В начале ноября нас уверили, что мой отец благополучно прибыл в Бейрут. В тот же месяц мама вызвала меня обратно в Париж – к тому моменту парижане поняли, что в ближайшее время немцы не нападут, и стали возвращаться в город. Жизнь вернулась к бездумному межвоенному веселью. Из той поры мне вспоминается в основном музыка… Думая о первых месяцах войны, я слышу веселые мелодии Мориса Шевалье: “Ура, Проспер”, “Знали бы вы мою курочку”, “Как хорошо во Франции”, “Веселитесь” (“Жизнь так коротка, // так веселитесь же как сумасшедшие”). Помню популярные песенки Шарля Трене 1939 года: “Всюду радость” (“Всюду радость, всюду радость, привет, ласточки… Всюду радость”) и “Я буду ждать вечно” – последняя выражала не только любовное томление, но и беспомощную скуку солдат в окопах, у которых в первые восемь месяцев не было другого занятия, кроме дозора.

Но лучше всех отражают иллюзии и заблуждения того года другие две песни. Первая из них – “Всё хорошо, прекрасная маркиза”, в которой высмеивается беспечность аристократии. В ней дворецкий перечисляет маркизе все беды, которые свалились на поместье после отъезда хозяйки. Новости становятся всё хуже: ее любимая кобыла околела, конюшня сгорела, а вместе с ней и весь дом, а пожар начался, когда застрелился маркиз. Каждый куплет завершается бодрым припевом: “Но в остальном, прекрасная маркиза, всё хорошо, всё хорошо!” Второй песней была “Мы развесим белье на линии Зигфрида”. Мы с одноклассниками каждую неделю пели ее и водили хоровод. Стоит привести здесь несколько строк, чтобы показать трагический, безумный оптимизм, охвативший французскую нацию в первые месяцы войны.

Мы развесим белье на линии Зигфрида,

Потому что будет день стирки…

Мы развесим белье на линии Зигфрида,

Если она еще будет на месте.

### УСЛОВИЕ ЗАДАНИЯ
Перепишите без изменений часть отрывка выше о песнях первых месяцев войны: всё, начиная со слов «В начале ноября» и до слов «занятия, кроме дозора.» включительно.

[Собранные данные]

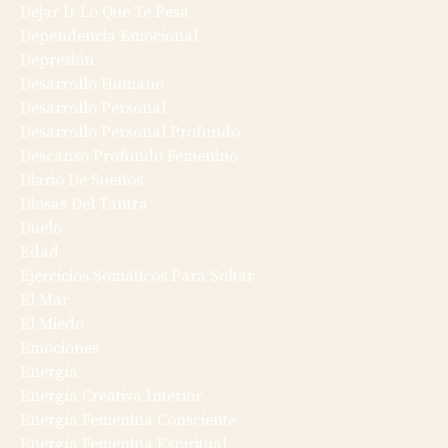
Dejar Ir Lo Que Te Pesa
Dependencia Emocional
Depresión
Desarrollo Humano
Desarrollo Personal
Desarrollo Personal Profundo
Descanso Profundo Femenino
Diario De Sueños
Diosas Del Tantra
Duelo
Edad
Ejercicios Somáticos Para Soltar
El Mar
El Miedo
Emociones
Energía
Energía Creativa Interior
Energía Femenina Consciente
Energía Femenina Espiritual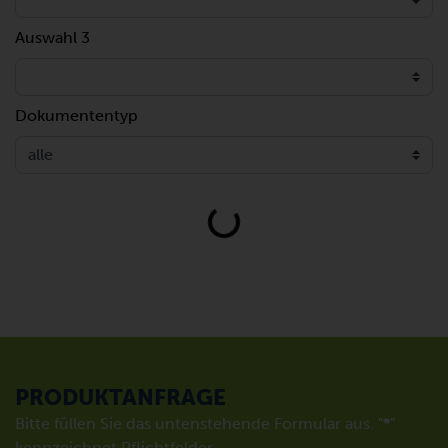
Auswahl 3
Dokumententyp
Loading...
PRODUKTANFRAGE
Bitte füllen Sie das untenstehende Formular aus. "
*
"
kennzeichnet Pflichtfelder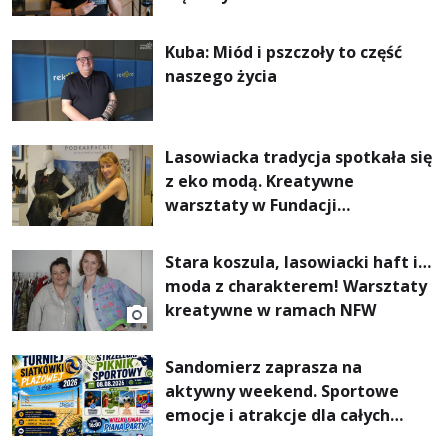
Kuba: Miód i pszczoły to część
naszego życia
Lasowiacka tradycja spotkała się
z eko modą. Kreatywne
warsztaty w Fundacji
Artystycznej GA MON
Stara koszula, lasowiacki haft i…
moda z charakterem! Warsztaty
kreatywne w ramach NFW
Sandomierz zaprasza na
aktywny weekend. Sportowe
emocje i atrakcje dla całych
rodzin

==

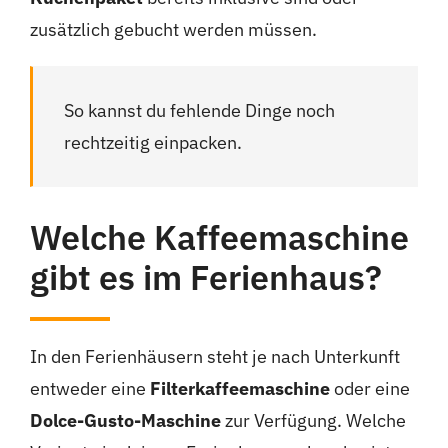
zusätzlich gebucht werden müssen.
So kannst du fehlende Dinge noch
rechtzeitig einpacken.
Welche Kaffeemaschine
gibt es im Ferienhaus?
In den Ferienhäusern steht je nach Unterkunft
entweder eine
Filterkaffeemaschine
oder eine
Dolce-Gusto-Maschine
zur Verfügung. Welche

### РЕЗУЛЬТАТ ЗАДАНИЯ
В начале ноября нас уверили, что мой отец благополучно прибыл в Бейрут. В тот же месяц мама вызвала меня обратно в Париж – к тому моменту парижане поняли, что в ближайшее время немцы не нападут, и стали возвращаться в город. Жизнь вернулась к бездумному межвоенному веселью. Из той поры мне вспоминается в основном музыка… Думая о первых месяцах войны, я слышу веселые мелодии Мориса Шевалье: “Ура, Проспер”, “Знали бы вы мою курочку”, “Как хорошо во Франции”, “Веселитесь” (“Жизнь так коротка, // так веселитесь же как сумасшедшие”). Помню популярные песенки Шарля Трене 1939 года: “Всюду радость” (“Всюду радость, всюду радость, привет, ласточки… Всюду радость”) и “Я буду ждать вечно” – последняя выражала не только любовное томление, но и беспомощную скуку солдат в окопах, у которых в первые восемь месяцев не было другого занятия, кроме дозора.